Stored records
◆ ◆ ◆ ◆ ◆

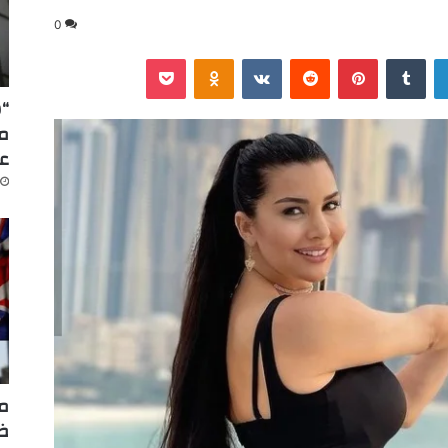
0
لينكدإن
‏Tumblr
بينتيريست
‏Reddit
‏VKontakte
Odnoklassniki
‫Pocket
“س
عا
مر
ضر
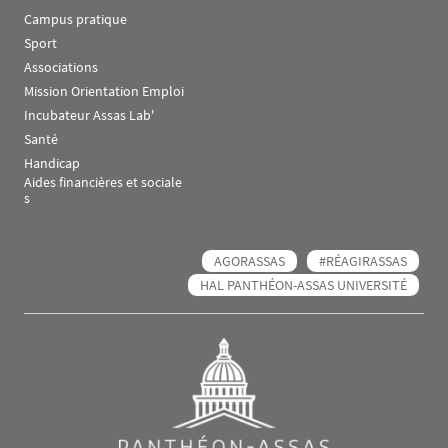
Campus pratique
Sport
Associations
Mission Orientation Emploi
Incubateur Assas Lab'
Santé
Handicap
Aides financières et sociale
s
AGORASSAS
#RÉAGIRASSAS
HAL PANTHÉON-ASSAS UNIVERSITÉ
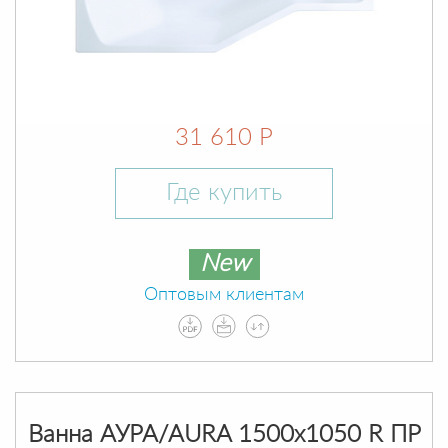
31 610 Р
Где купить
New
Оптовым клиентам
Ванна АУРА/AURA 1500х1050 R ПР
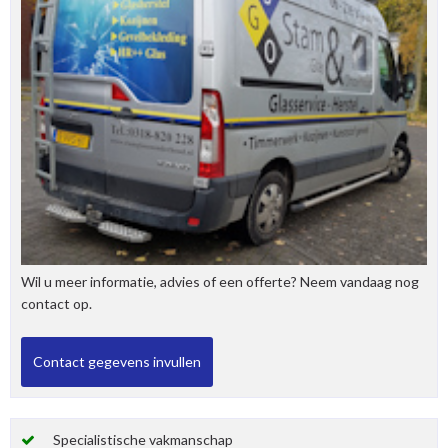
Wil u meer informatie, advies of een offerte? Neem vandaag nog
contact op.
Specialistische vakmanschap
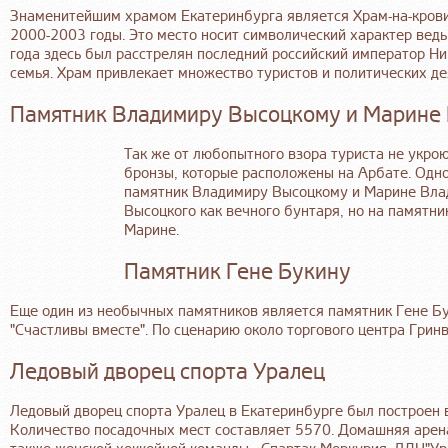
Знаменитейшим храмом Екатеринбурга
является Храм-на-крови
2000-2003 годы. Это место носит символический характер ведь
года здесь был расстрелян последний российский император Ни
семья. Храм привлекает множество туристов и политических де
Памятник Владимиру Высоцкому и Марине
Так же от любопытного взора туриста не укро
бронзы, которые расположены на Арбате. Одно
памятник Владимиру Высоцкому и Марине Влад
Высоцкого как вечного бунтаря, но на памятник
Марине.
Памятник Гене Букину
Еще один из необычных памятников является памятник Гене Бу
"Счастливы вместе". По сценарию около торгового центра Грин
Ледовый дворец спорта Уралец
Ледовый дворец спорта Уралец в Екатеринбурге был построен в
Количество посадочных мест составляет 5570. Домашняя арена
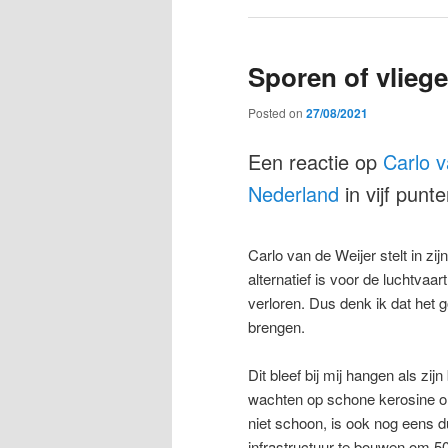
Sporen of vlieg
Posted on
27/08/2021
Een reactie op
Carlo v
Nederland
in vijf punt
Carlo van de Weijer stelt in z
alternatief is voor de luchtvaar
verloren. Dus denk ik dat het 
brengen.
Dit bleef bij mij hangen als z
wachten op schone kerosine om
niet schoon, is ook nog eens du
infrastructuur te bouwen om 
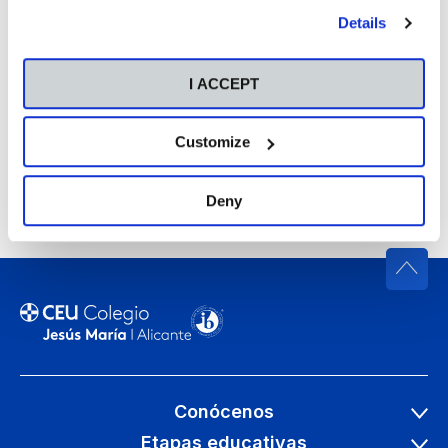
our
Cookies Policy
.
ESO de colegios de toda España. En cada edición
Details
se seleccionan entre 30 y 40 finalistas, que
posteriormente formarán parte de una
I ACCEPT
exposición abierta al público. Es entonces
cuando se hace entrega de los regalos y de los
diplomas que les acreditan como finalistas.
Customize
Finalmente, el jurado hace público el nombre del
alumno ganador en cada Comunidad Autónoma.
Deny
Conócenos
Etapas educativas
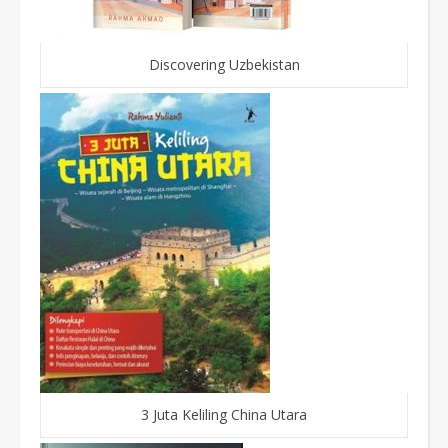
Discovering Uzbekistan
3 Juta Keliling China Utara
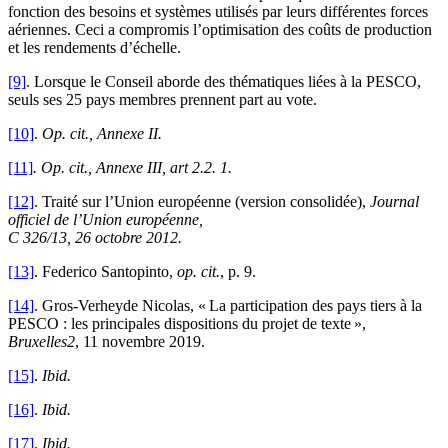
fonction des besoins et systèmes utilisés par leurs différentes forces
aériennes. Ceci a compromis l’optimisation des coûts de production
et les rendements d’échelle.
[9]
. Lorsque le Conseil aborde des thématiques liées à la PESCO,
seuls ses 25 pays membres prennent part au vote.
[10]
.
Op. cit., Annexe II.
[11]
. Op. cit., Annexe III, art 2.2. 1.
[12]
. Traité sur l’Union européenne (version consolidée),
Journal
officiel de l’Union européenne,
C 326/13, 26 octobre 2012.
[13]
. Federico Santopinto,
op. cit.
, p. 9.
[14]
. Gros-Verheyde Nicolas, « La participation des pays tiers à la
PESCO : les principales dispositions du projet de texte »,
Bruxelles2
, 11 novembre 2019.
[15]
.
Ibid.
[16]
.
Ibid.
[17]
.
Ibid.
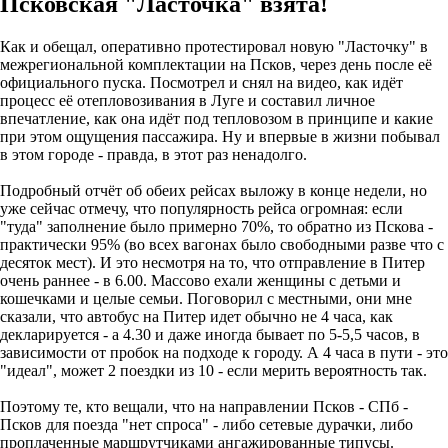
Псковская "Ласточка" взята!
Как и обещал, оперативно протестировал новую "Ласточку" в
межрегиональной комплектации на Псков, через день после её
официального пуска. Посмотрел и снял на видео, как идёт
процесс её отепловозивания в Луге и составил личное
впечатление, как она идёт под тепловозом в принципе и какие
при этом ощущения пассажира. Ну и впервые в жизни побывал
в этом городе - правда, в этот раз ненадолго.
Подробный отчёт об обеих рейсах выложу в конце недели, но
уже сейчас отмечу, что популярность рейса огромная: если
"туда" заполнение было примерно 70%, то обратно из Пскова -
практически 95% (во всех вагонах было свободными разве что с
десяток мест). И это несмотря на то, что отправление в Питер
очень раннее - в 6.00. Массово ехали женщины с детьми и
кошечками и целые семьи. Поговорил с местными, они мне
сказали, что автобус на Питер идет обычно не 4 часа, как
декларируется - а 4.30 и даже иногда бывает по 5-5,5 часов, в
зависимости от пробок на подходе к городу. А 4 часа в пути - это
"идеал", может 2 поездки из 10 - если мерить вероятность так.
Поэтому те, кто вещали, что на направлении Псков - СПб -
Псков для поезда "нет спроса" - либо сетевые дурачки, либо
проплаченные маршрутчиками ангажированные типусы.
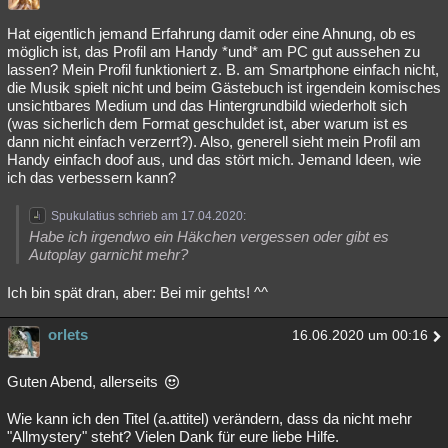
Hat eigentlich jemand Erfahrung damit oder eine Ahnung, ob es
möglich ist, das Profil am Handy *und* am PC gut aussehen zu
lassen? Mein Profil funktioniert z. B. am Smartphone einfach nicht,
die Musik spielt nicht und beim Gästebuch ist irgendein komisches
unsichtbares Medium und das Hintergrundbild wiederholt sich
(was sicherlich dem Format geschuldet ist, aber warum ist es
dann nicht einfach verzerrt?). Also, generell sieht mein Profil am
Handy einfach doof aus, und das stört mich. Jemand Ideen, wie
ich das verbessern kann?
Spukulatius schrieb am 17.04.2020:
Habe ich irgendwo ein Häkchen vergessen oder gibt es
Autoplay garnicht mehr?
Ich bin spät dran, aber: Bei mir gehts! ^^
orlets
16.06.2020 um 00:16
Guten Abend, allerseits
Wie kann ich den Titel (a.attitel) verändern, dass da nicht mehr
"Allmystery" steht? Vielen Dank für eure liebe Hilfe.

◆ ◆ ◆ ◆ ◆

=== Exercise brief ===
Restate each entry word for word; omit the pictures.

=== Solved exercise ===
0
لينكدإن
‏Tumblr
بينتيريست
‏Reddit
‏VKontakte
Odnoklassniki
‫Pocket
“س
عا
مر
ضر
Campus pratique
Sport
Associations
Mission Orientation Emploi
Incubateur Assas Lab'
Santé
Handicap
Aides financières et sociale
s
AGORASSAS
#RÉAGIRASSAS
HAL PANTHÉON-ASSAS UNIVERSITÉ
31 610 Р
Где купить
New
Оптовым клиентам
Ванна АУРА/AURA 1500х1050 R ПР
Wil u meer informatie, advies of een offerte? Neem vandaag nog
contact op.
Specialistische vakmanschap
Знаменитейшим храмом Екатеринбурга
является Храм-на-крови
2000-2003 годы. Это место носит символический характер ведь
года здесь был расстрелян последний российский император Ни
семья. Храм привлекает множество туристов и политических де
Памятник Владимиру Высоцкому и Марине
Так же от любопытного взора туриста не укро
бронзы, которые расположены на Арбате. Одно
памятник Владимиру Высоцкому и Марине Влад
Высоцкого как вечного бунтаря, но на памятник
Марине.
Памятник Гене Букину
Еще один из необычных памятников является памятник Гене Бу
"Счастливы вместе". По сценарию около торгового центра Грин
Ледовый дворец спорта Уралец
Ледовый дворец спорта Уралец в Екатеринбурге был построен в
Количество посадочных мест составляет 5570. Домашняя арена
Sporen of vlieg
Posted on
27/08/2021
Een reactie op
Carlo v
Nederland
in vijf punt
Carlo van de Weijer stelt in z
alternatief is voor de luchtvaar
verloren. Dus denk ik dat het 
brengen.
Dit bleef bij mij hangen als z
wachten op schone kerosine om
niet schoon, is ook nog eens du
infrastructuur te bouwen om 
our
Cookies Policy
.
ESO de colegios de toda España. En cada edición
Details
se seleccionan entre 30 y 40 finalistas, que
posteriormente formarán parte de una
I ACCEPT
exposición abierta al público. Es entonces
cuando se hace entrega de los regalos y de los
diplomas que les acreditan como finalistas.
Customize
Finalmente, el jurado hace público el nombre del
alumno ganador en cada Comunidad Autónoma.
Deny
Conócenos
Etapas educativas
Discovering Uzbekistan
3 Juta Keliling China Utara
fonction des besoins et systèmes utilisés par leurs différentes forces
aériennes. Ceci a compromis l’optimisation des coûts de production
et les rendements d’échelle.
[9]
. Lorsque le Conseil aborde des thématiques liées à la PESCO,
seuls ses 25 pays membres prennent part au vote.
[10]
.
Op. cit., Annexe II.
[11]
. Op. cit., Annexe III, art 2.2. 1.
[12]
. Traité sur l’Union européenne (version consolidée),
Journal
officiel de l’Union européenne,
C 326/13, 26 octobre 2012.
[13]
. Federico Santopinto,
op. cit.
, p. 9.
[14]
. Gros-Verheyde Nicolas, « La participation des pays tiers à la
PESCO : les principales dispositions du projet de texte »,
Bruxelles2
, 11 novembre 2019.
[15]
.
Ibid.
[16]
.
Ibid.
[17]
.
Ibid.
Псковская "Ласточка" взята!
Как и обещал, оперативно протестировал новую "Ласточку" в
межрегиональной комплектации на Псков, через день после её
официального пуска. Посмотрел и снял на видео, как идёт
процесс её отепловозивания в Луге и составил личное
впечатление, как она идёт под тепловозом в принципе и какие
при этом ощущения пассажира. Ну и впервые в жизни побывал
в этом городе - правда, в этот раз ненадолго.
Подробный отчёт об обеих рейсах выложу в конце недели, но
уже сейчас отмечу, что популярность рейса огромная: если
"туда" заполнение было примерно 70%, то обратно из Пскова -
практически 95% (во всех вагонах было свободными разве что с
десяток мест). И это несмотря на то, что отправление в Питер
очень раннее - в 6.00. Массово ехали женщины с детьми и
кошечками и целые семьи. Поговорил с местными, они мне
сказали, что автобус на Питер идет обычно не 4 часа, как
декларируется - а 4.30 и даже иногда бывает по 5-5,5 часов, в
зависимости от пробок на подходе к городу. А 4 часа в пути - это
"идеал", может 2 поездки из 10 - если мерить вероятность так.
Поэтому те, кто вещали, что на направлении Псков - СПб -
Псков для поезда "нет спроса" - либо сетевые дурачки, либо
проплаченные маршрутчиками ангажированные типусы.
Hat eigentlich jemand Erfahrung damit oder eine Ahnung, ob es
möglich ist, das Profil am Handy *und* am PC gut aussehen zu
lassen? Mein Profil funktioniert z. B. am Smartphone einfach nicht,
die Musik spielt nicht und beim Gästebuch ist irgendein komisches
unsichtbares Medium und das Hintergrundbild wiederholt sich
(was sicherlich dem Format geschuldet ist, aber warum ist es
dann nicht einfach verzerrt?). Also, generell sieht mein Profil am
Handy einfach doof aus, und das stört mich. Jemand Ideen, wie
ich das verbessern kann?
Spukulatius schrieb am 17.04.2020:
Habe ich irgendwo ein Häkchen vergessen oder gibt es
Autoplay garnicht mehr?
Ich bin spät dran, aber: Bei mir gehts! ^^
orlets
16.06.2020 um 00:16
Guten Abend, allerseits
Wie kann ich den Titel (a.attitel) verändern, dass da nicht mehr
"Allmystery" steht? Vielen Dank für eure liebe Hilfe.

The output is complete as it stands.